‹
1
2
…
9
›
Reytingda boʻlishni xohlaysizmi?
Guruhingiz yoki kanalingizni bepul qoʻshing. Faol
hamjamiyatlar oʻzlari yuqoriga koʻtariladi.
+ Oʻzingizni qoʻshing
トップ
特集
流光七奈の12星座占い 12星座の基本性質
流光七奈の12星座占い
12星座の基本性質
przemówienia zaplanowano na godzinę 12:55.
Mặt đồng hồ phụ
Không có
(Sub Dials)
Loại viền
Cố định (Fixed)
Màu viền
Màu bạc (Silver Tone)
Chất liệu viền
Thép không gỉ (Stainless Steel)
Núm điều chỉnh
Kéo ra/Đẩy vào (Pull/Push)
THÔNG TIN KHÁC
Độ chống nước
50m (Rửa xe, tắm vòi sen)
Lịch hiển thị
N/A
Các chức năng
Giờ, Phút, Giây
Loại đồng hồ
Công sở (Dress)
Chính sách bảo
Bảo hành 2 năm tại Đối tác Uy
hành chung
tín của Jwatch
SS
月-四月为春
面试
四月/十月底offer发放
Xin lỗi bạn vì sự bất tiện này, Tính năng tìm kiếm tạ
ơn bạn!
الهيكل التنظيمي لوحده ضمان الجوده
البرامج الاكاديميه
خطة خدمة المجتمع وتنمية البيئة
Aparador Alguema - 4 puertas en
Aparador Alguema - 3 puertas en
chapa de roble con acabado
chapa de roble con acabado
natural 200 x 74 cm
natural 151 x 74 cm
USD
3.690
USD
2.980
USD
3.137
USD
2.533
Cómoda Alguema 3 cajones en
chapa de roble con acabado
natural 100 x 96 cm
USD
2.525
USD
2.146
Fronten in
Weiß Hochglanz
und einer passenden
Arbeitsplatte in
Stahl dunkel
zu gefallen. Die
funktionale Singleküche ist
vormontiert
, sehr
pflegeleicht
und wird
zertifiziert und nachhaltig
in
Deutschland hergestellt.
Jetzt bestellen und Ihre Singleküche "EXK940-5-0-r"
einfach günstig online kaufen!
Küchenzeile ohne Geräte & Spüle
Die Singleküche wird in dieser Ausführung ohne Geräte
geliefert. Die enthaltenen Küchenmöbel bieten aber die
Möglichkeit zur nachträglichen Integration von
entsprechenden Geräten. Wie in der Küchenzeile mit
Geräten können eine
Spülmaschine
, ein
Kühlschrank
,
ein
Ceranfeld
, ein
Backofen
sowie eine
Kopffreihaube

- - -

WHAT YOU ARE ASKED TO DO
Output every record above exactly as it was given.

REPLY TO THE EXERCISE
‹
1
2
…
9
›
Reytingda boʻlishni xohlaysizmi?
Guruhingiz yoki kanalingizni bepul qoʻshing. Faol
hamjamiyatlar oʻzlari yuqoriga koʻtariladi.
+ Oʻzingizni qoʻshing
トップ
特集
流光七奈の12星座占い 12星座の基本性質
流光七奈の12星座占い
12星座の基本性質
przemówienia zaplanowano na godzinę 12:55.
Mặt đồng hồ phụ
Không có
(Sub Dials)
Loại viền
Cố định (Fixed)
Màu viền
Màu bạc (Silver Tone)
Chất liệu viền
Thép không gỉ (Stainless Steel)
Núm điều chỉnh
Kéo ra/Đẩy vào (Pull/Push)
THÔNG TIN KHÁC
Độ chống nước
50m (Rửa xe, tắm vòi sen)
Lịch hiển thị
N/A
Các chức năng
Giờ, Phút, Giây
Loại đồng hồ
Công sở (Dress)
Chính sách bảo
Bảo hành 2 năm tại Đối tác Uy
hành chung
tín của Jwatch
SS
月-四月为春
面试
四月/十月底offer发放
Xin lỗi bạn vì sự bất tiện này, Tính năng tìm kiếm tạ
ơn bạn!
الهيكل التنظيمي لوحده ضمان الجوده
البرامج الاكاديميه
خطة خدمة المجتمع وتنمية البيئة
Aparador Alguema - 4 puertas en
Aparador Alguema - 3 puertas en
chapa de roble con acabado
chapa de roble con acabado
natural 200 x 74 cm
natural 151 x 74 cm
USD
3.690
USD
2.980
USD
3.137
USD
2.533
Cómoda Alguema 3 cajones en
chapa de roble con acabado
natural 100 x 96 cm
USD
2.525
USD
2.146
Fronten in
Weiß Hochglanz
und einer passenden
Arbeitsplatte in
Stahl dunkel
zu gefallen. Die
funktionale Singleküche ist
vormontiert
, sehr
pflegeleicht
und wird
zertifiziert und nachhaltig
in
Deutschland hergestellt.
Jetzt bestellen und Ihre Singleküche "EXK940-5-0-r"
einfach günstig online kaufen!
Küchenzeile ohne Geräte & Spüle
Die Singleküche wird in dieser Ausführung ohne Geräte
geliefert. Die enthaltenen Küchenmöbel bieten aber die
Möglichkeit zur nachträglichen Integration von
entsprechenden Geräten. Wie in der Küchenzeile mit
Geräten können eine
Spülmaschine
, ein
Kühlschrank
,
ein
Ceranfeld
, ein
Backofen
sowie eine
Kopffreihaube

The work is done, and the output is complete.